If it wasn’t clear already, the Nuclear Nonproliferation Treaty (NPT) is a dead letter. From the NYTimes:
The Senate gave overwhelming approval late Thursday to President Bush’s deal for nuclear cooperation with India, a vote expressing that a goal of nurturing India as an ally outweighed concerns over the risks of spreading nuclear skills and bomb-making materials.
By a vote of 85 to 12, senators agreed to a program that would allow the United States to send nuclear fuel and technology to India, which has refused to sign the Nuclear Nonproliferation Treaty.
The agreement, negotiated by President Bush and Prime Minister Manmohan Singh of India in March, calls for the United States to end a long moratorium on sales of nuclear fuel and reactor components. For its part, India would divide its reactor facilities into civilian and military nuclear programs, with civilian facilities open to international inspections.
Critics have been unwavering in arguing that the pact would rally nations like North Korea and Iran to press ahead with nuclear weapons programs despite international complaints and threats. Opponents of the measure also warned that the deal would allow India to build more bombs with its limited stockpile of radioactive material, and could spur a regional nuclear arms race with Pakistan and China.

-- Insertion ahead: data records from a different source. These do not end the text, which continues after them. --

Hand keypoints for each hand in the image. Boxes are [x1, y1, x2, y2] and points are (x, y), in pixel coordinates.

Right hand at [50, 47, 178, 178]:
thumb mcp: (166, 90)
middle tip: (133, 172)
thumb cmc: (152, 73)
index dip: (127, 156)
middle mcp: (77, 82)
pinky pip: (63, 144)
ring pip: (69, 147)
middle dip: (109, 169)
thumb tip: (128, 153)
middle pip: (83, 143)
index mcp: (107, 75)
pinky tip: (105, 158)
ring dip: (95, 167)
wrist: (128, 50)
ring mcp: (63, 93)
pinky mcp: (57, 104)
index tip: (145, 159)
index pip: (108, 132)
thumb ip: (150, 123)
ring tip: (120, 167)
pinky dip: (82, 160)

This is a great way to put the nail in the coffin of the already shaky weapons regime. We’re helping India do an end run around the NPT to advance our goals in the region—but will this really even do that? What credibility do the nuclear powers have now in arguing that Iran must abide by its treaty obligations to use nuclear technologies for only peaceful means? The administration has made no effort to build a new rule-based system for regulating and containing nuclear technology. It’s made no effort to address the dubious moral ground on which the NPT is constructed (by what principle do some countries get nukes and others none?) by taking real steps towards a nuclear-weapon-free world. So the current weapons regime is crumbling beneath us and we have no replacement ready—in fact, we aren’t even seriously talking about a new system, it’s not even on the radar. Not a proper subject of discussion in the Senate or the news media, apparently. The only conclusion I can draw is that the administration never saw the NPT as a particularly useful piece of paper to begin with and is now glad to be freed from its constraints. Either that or our national security policy is being decided by true incompetents.